***** SUPPLIED RECORDS

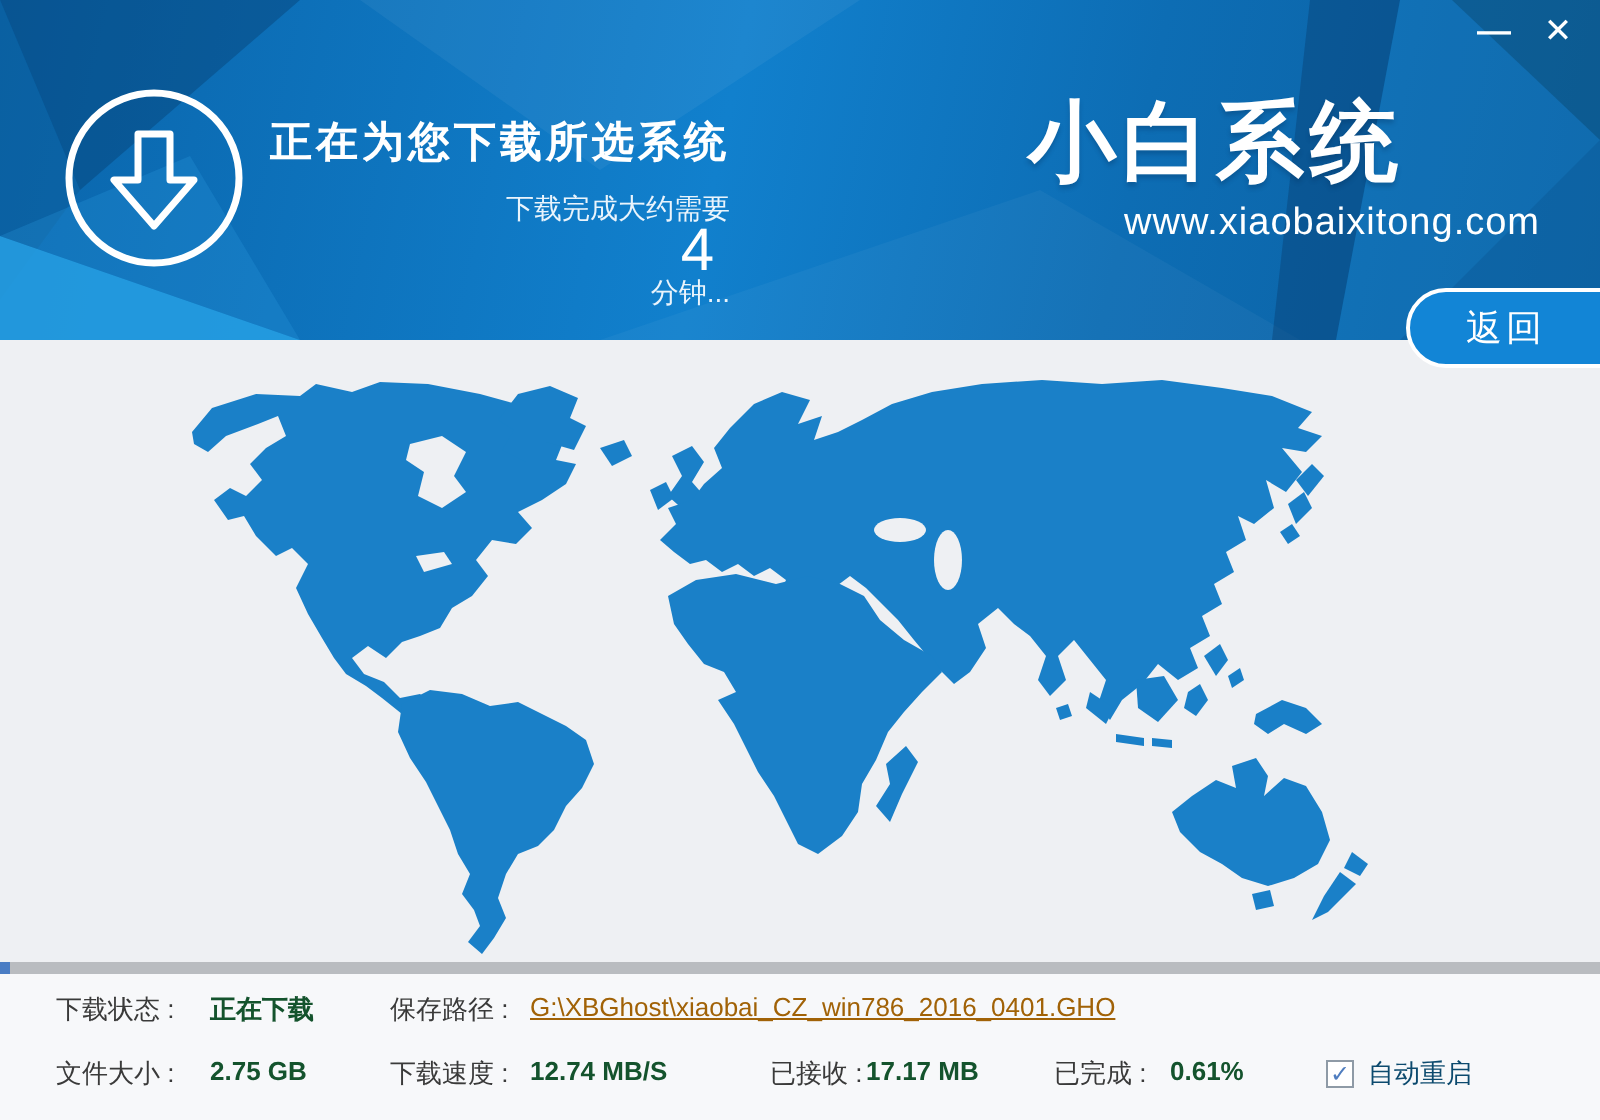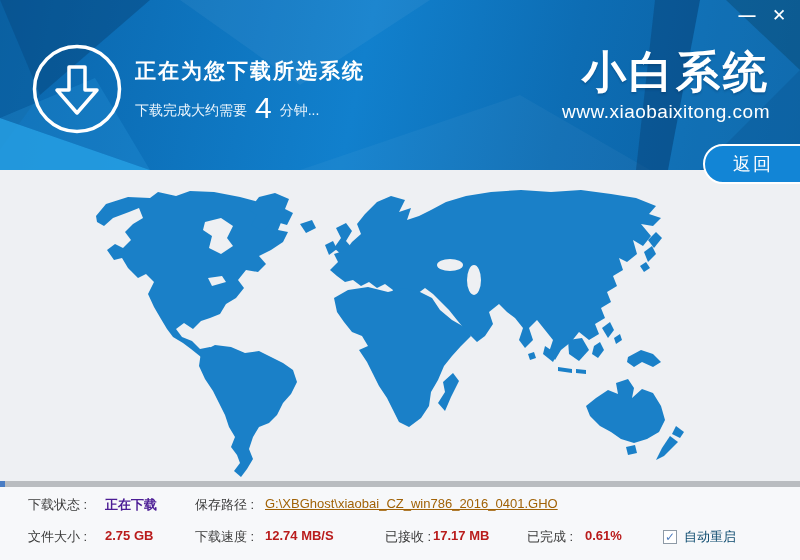--- a/index.html
+++ b/index.html
@@ -28,7 +28,7 @@
   #head-title{font-size:21px;font-weight:bold;letter-spacing:2px;}
   #head-sub{margin-top:11px;font-size:14px;color:#eaf4fc;display:flex;align-items:flex-end;}
   #head-sub .big-num{font-size:30px;line-height:24px;margin:0 8px;font-weight:normal;color:#fff;}
-  #brand{position:absolute;right:30px;top:50px;text-align:right;color:#fff;}
+  #brand{position:absolute;right:30px;top:50px;text-align:left;color:#fff;}
   #brand-logo{font-size:44px;font-weight:900;letter-spacing:3px;line-height:1;
     text-shadow:0 2px 2px rgba(0,40,80,.25);}
   #brand-url{font-size:19px;margin-top:7px;letter-spacing:.5px;margin-left:48px;}

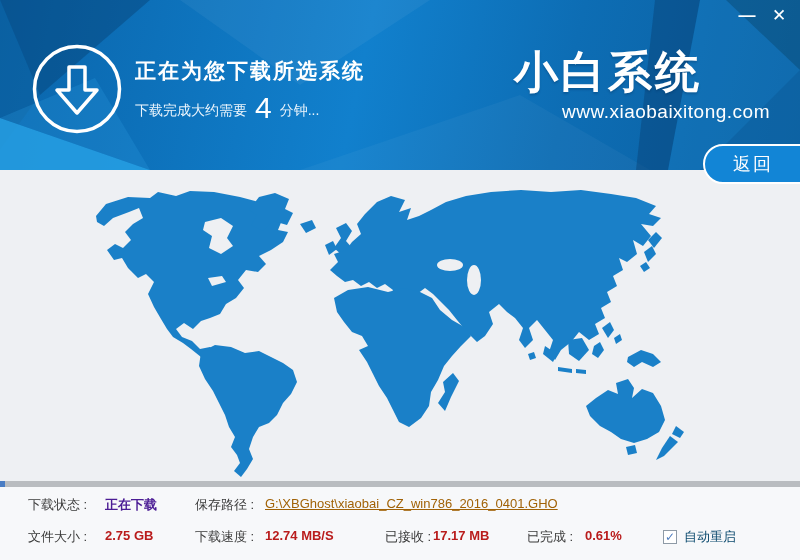--- a/index.html
+++ b/index.html
@@ -26,7 +26,7 @@
   #dl-icon{position:absolute;left:31px;top:43px;}
   #head-text{position:absolute;left:135px;top:57px;color:#fff;}
   #head-title{font-size:21px;font-weight:bold;letter-spacing:2px;}
-  #head-sub{margin-top:11px;font-size:14px;color:#eaf4fc;display:flex;align-items:flex-end;}
+  #head-sub{margin-top:11px;font-size:14px;color:#eaf4fc;display:flex;align-items:flex-end;flex-direction:column;}
   #head-sub .big-num{font-size:30px;line-height:24px;margin:0 8px;font-weight:normal;color:#fff;}
   #brand{position:absolute;right:30px;top:50px;text-align:left;color:#fff;}
   #brand-logo{font-size:44px;font-weight:900;letter-spacing:3px;line-height:1;

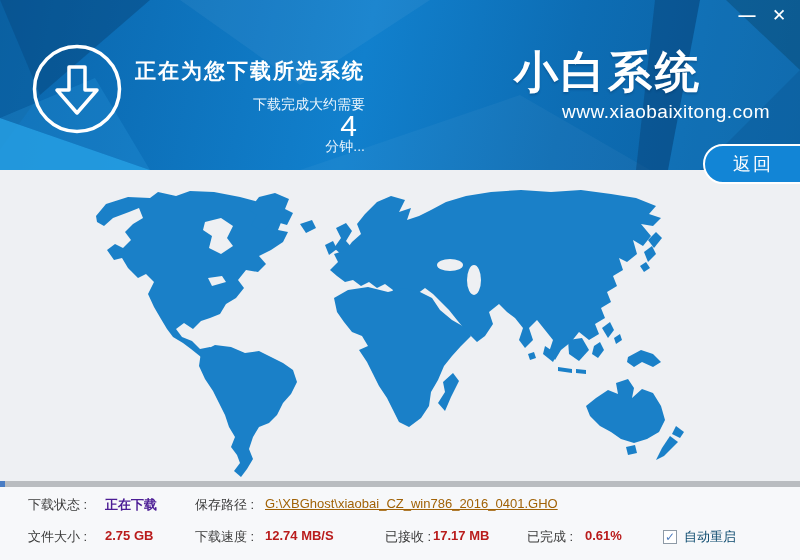--- a/index.html
+++ b/index.html
@@ -51,7 +51,7 @@
   .f-item{position:absolute;white-space:nowrap;}
   .f-label{color:#3a3a3a;}
   .f-val{color:#b91c1c;font-weight:bold;}
-  .f-status{color:#4c1d95;font-weight:bold;}
+  .f-status{color:#14532d;font-weight:bold;}
   .f-link{color:#a16207;text-decoration:underline;cursor:pointer;font-weight:normal;}
   .row1{top:9px;}
   .row2{top:41px;}

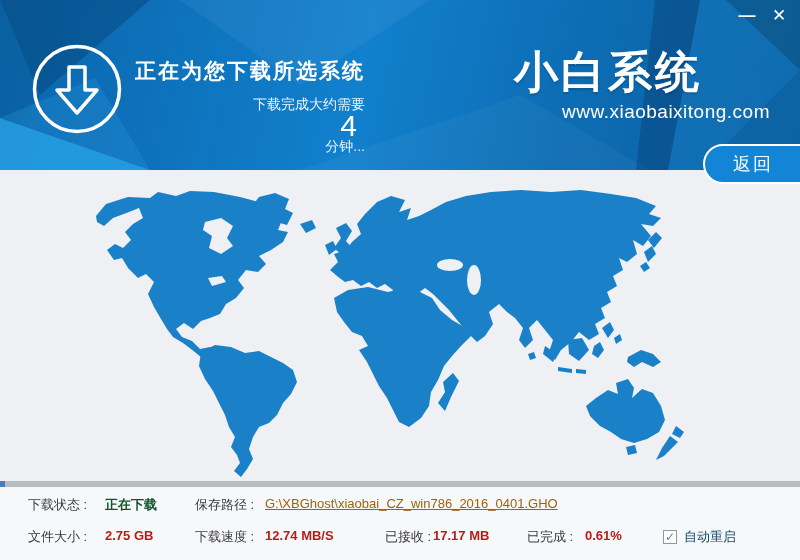--- a/index.html
+++ b/index.html
@@ -50,7 +50,7 @@
   #footer{position:absolute;left:0;top:487px;width:800px;height:73px;background:#f7f8fa;font-size:13px;}
   .f-item{position:absolute;white-space:nowrap;}
   .f-label{color:#3a3a3a;}
-  .f-val{color:#b91c1c;font-weight:bold;}
+  .f-val{color:#14532d;font-weight:bold;}
   .f-status{color:#14532d;font-weight:bold;}
   .f-link{color:#a16207;text-decoration:underline;cursor:pointer;font-weight:normal;}
   .row1{top:9px;}

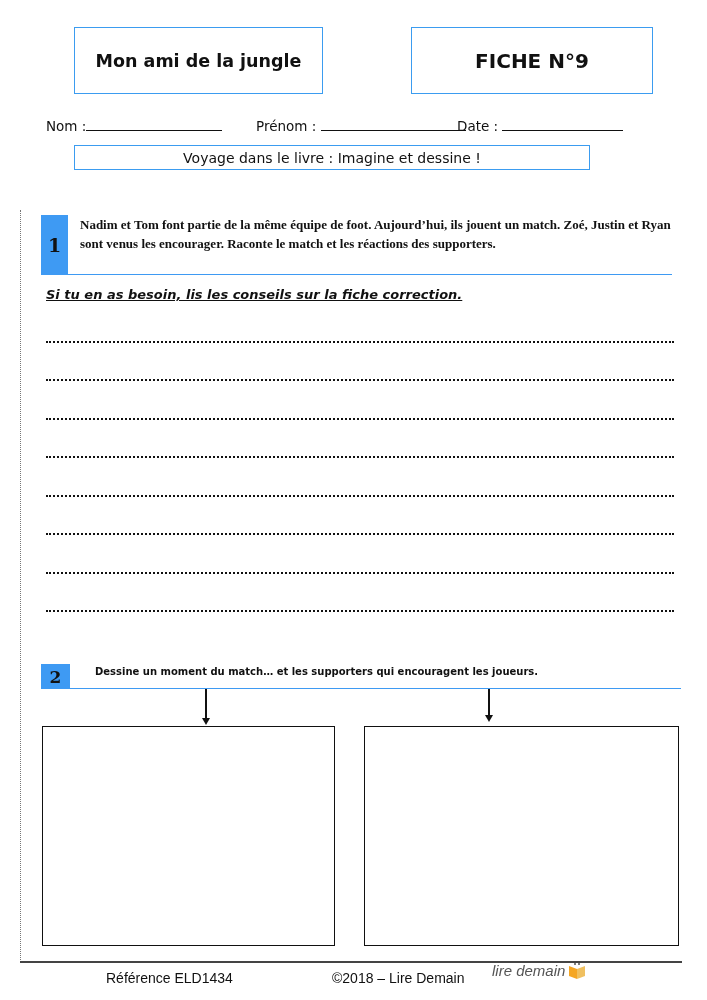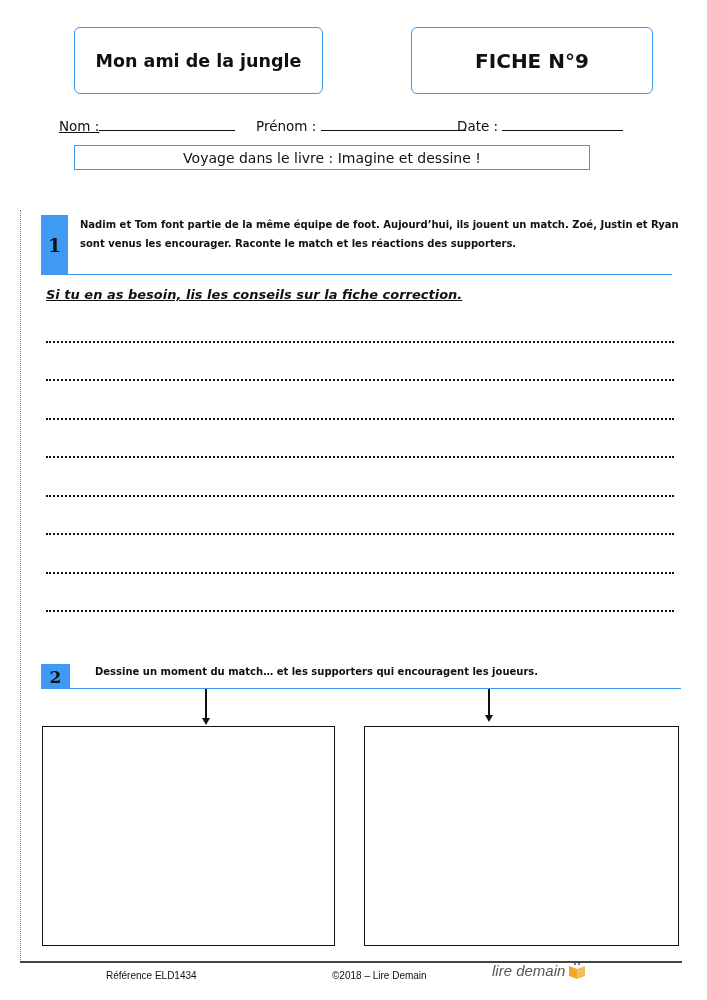--- a/index.html
+++ b/index.html
@@ -5,7 +5,7 @@
     html, body { margin:0; padding:0; background:#ffffff; }
     body { width:707px; height:1000px; position:relative; overflow:hidden; font-family:"DejaVu Sans", "Liberation Sans", sans-serif; color:#111; }
     .abs { position:absolute; }
-    .title-box { border:1.5px solid #3b9cf0; border-radius:6px; display:flex; align-items:center; justify-content:center; font-weight:bold; color:#111; box-sizing:border-box; }
+    .title-box { border:1.5px solid #3b9cf0; border-radius:0; display:flex; align-items:center; justify-content:center; font-weight:bold; color:#111; box-sizing:border-box; }
     #title-box { left:74px; top:27px; width:249px; height:67px; font-size:17.5px; }
     #fiche-box { left:411px; top:27px; width:242px; height:67px; font-size:20px; }
     .field-row { top:118px; font-size:13.5px; white-space:nowrap; font-family:"DejaVu Sans", sans-serif; }

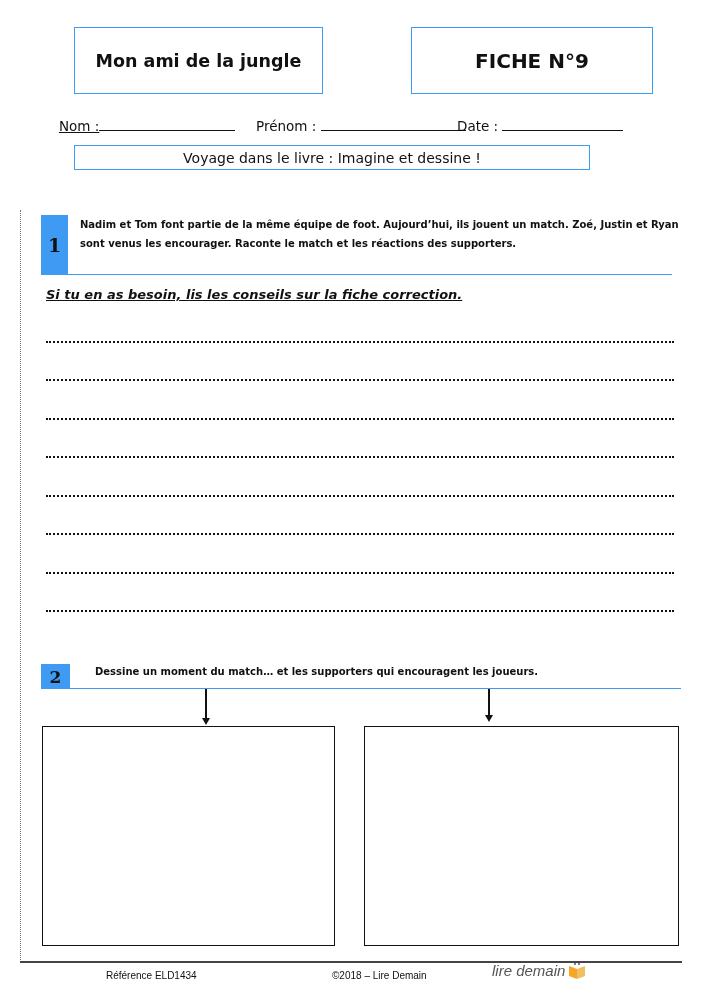--- a/index.html
+++ b/index.html
@@ -36,7 +36,7 @@
 <div id="title-box" class="abs title-box">Mon ami de la jungle</div>
 <div id="fiche-box" class="abs title-box">FICHE N°9</div>
 
-<div class="abs field-row" style="left:59px;text-decoration:underline;">
+<div class="abs field-row" style="left:46px;">
   <span>Nom :</span><span class="field-line" style="width:136px;"></span>
 </div>
 <div class="abs field-row" style="left:256px;">

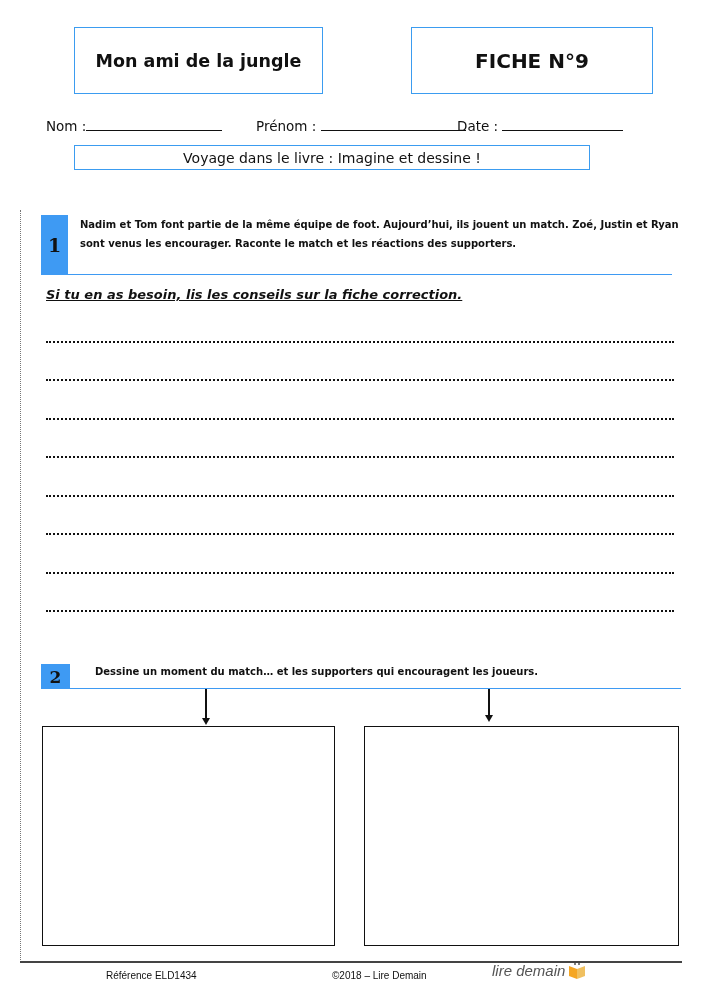--- a/index.html
+++ b/index.html
@@ -15,7 +15,7 @@
     .num-box { background:#3e9af3; color:#111; font-family:"DejaVu Serif", "Liberation Serif", serif; font-weight:bold; display:flex; align-items:center; justify-content:center; }
     #q1-num { left:41px; top:215px; width:27px; height:60px; font-size:19px; }
     #q1-underline { left:41px; top:274px; width:631px; height:0; border-top:1.5px solid #3e9af3; }
-    #q1-text { left:80px; top:216px; width:600px; font-size:10px; line-height:18.5px; font-weight:bold; color:#111; }
+    #q1-text { left:80px; top:216px; width:600px; font-size:13px; line-height:18.5px; font-weight:bold; color:#111;font-family:Liberation Serif, serif; }
     #hint { left:46px; top:287px; font-size:13px; font-style:italic; font-weight:bold; text-decoration:underline; }
     .dot-line { left:46px; width:628px; height:0; border-top:2.5px dotted #111; }
     #q2-num { left:41px; top:664px; width:29px; height:25px; font-size:17px; }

**********

— TASK —
Show each line in the entries that holds the string "fiche".

— EXERCISE SOLUTION —
     #fiche-box { left:411px; top:27px; width:242px; height:67px; font-size:20px; }
 <div id="fiche-box" class="abs title-box">FICHE N°9</div>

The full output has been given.